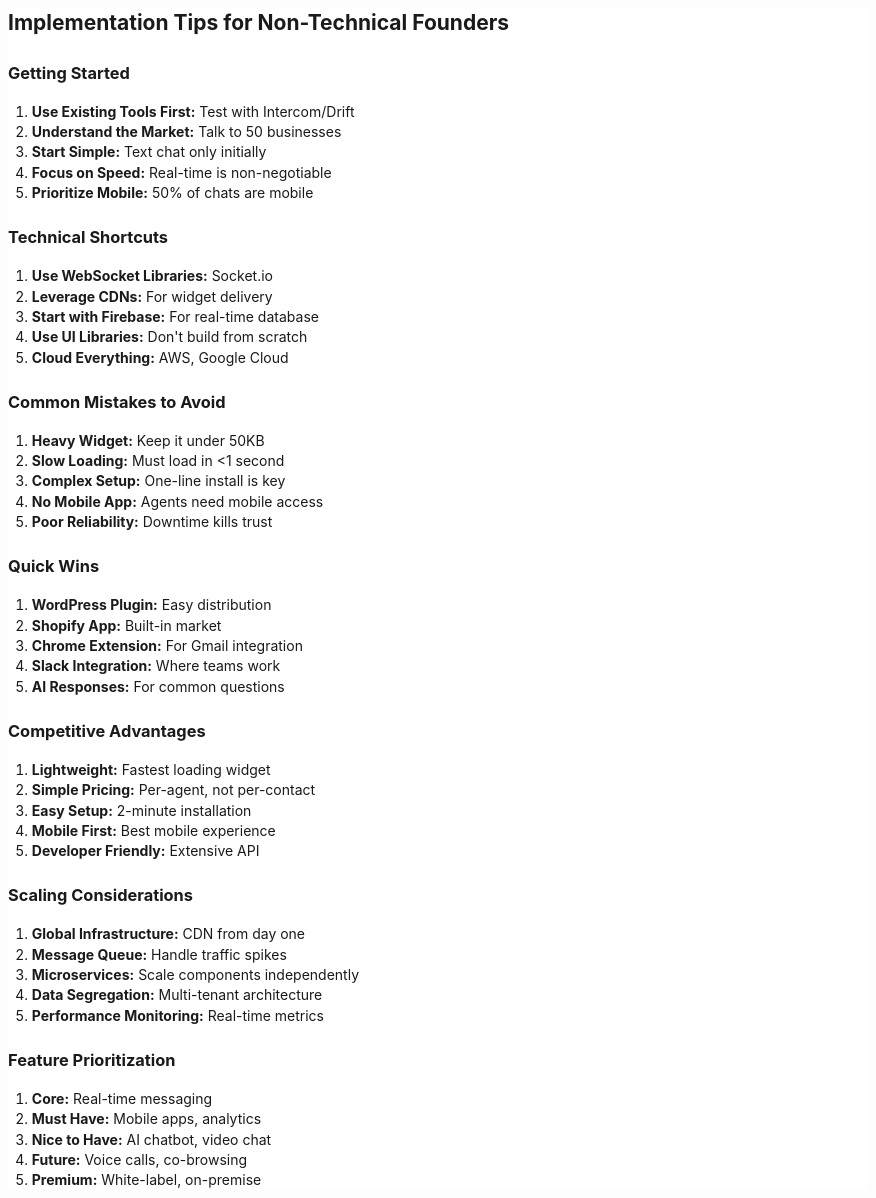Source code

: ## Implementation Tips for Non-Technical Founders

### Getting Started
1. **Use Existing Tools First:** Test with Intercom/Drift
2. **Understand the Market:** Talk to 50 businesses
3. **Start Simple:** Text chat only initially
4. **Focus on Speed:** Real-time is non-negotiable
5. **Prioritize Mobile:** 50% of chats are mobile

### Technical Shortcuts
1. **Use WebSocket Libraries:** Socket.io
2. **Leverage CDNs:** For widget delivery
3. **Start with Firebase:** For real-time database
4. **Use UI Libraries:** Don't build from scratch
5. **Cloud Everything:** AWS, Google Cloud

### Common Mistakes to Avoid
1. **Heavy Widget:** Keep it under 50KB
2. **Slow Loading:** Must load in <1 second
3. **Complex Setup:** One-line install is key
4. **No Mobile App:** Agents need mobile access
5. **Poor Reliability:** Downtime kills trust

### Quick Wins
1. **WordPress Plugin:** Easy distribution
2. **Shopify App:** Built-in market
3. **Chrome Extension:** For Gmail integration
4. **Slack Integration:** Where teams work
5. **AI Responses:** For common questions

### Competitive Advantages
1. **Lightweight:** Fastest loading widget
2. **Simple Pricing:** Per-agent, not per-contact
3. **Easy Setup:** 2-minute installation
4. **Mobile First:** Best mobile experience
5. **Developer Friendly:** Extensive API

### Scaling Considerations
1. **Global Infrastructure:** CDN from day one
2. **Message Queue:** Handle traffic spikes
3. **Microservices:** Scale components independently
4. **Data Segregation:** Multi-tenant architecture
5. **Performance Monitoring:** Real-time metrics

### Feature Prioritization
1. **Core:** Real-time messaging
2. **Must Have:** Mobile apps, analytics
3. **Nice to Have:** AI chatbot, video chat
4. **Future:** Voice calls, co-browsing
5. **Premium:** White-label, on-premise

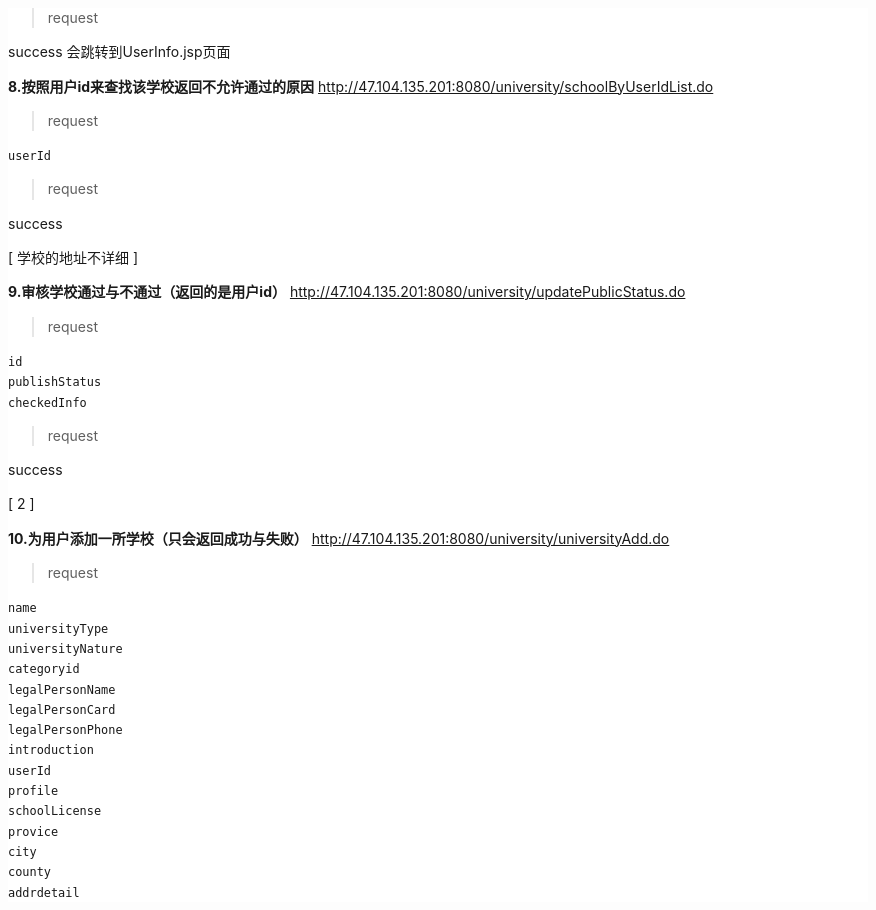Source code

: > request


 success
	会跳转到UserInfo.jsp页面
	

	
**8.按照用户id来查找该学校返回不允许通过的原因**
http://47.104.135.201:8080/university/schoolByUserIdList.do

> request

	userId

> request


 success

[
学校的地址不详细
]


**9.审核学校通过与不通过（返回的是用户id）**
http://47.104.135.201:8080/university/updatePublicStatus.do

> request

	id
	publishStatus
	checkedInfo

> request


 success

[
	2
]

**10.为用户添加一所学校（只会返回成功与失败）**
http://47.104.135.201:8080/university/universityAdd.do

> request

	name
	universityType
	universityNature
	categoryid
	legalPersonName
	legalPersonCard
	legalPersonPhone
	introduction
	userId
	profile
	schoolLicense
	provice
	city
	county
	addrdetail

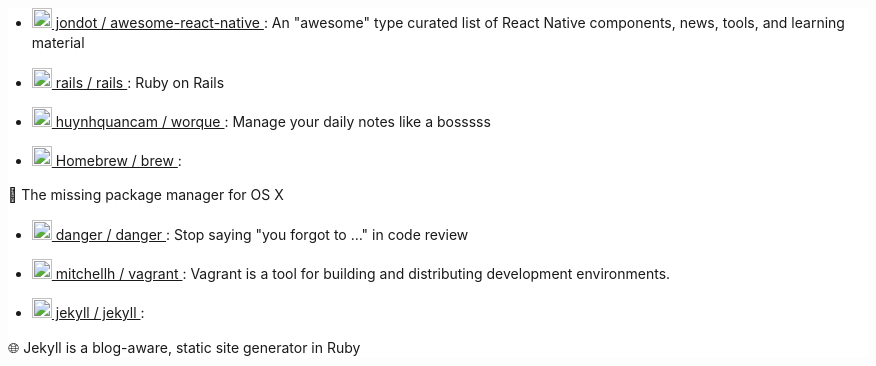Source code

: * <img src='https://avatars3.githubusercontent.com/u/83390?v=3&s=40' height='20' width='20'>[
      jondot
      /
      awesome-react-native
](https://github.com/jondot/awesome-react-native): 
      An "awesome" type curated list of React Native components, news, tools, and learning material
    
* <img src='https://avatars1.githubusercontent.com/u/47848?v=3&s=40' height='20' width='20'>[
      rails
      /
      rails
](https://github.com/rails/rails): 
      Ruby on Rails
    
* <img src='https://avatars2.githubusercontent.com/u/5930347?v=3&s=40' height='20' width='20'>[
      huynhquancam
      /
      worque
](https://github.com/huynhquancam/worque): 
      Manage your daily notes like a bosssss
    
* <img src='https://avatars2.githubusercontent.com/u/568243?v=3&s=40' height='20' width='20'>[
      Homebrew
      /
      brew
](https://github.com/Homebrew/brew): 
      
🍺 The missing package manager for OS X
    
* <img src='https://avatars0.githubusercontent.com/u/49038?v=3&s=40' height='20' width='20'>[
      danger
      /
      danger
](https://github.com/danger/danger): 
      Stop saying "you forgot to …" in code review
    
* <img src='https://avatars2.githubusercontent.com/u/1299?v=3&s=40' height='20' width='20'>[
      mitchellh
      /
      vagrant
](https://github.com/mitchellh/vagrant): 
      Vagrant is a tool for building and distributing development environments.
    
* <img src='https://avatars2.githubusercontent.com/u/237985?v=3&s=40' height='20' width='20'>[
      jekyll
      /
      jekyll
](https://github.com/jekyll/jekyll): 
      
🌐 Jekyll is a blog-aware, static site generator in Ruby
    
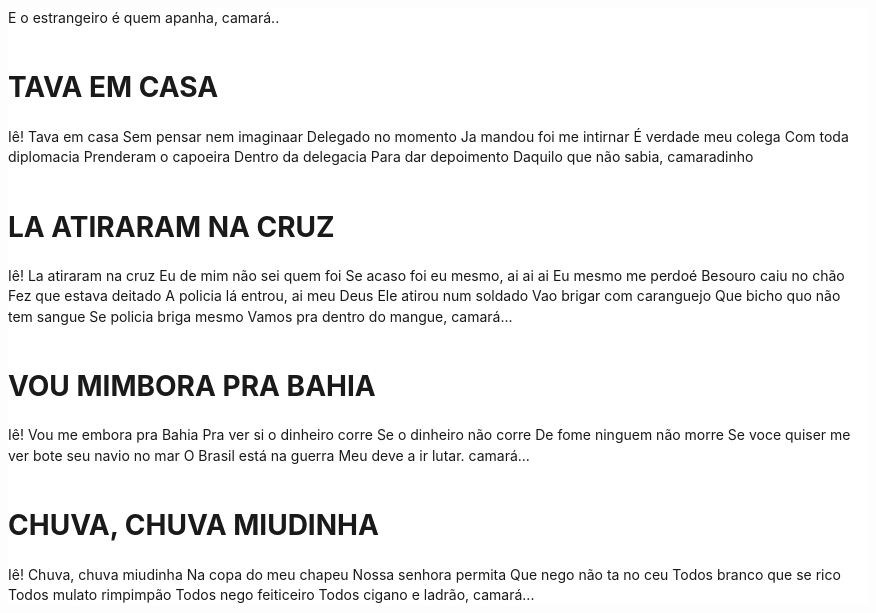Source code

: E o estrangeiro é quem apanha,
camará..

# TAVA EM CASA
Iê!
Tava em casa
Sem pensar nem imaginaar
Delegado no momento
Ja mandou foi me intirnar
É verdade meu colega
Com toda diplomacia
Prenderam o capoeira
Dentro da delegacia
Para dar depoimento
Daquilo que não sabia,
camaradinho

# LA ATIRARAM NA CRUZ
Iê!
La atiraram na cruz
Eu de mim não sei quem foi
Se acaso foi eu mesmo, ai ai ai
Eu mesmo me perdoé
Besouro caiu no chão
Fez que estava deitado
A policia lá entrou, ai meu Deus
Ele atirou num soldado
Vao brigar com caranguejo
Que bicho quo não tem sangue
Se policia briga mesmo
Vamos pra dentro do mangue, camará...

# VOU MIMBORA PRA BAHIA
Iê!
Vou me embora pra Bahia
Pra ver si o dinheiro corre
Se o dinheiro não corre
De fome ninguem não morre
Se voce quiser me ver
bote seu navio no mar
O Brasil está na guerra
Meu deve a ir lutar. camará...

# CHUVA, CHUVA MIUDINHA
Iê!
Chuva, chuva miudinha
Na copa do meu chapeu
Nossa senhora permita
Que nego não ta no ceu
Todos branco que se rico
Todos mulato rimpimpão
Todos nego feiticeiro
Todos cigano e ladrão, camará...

_____

=== Task prompt ===
Everything from the first line of the entries through the line containing "4. **Focus on" is to be transcribed exactly; the pictures are not.

=== Answer below ===
Source code

: ## Implementation Tips for Non-Technical Founders

### Getting Started
1. **Use Existing Tools First:** Test with Intercom/Drift
2. **Understand the Market:** Talk to 50 businesses
3. **Start Simple:** Text chat only initially
4. **Focus on Speed:** Real-time is non-negotiable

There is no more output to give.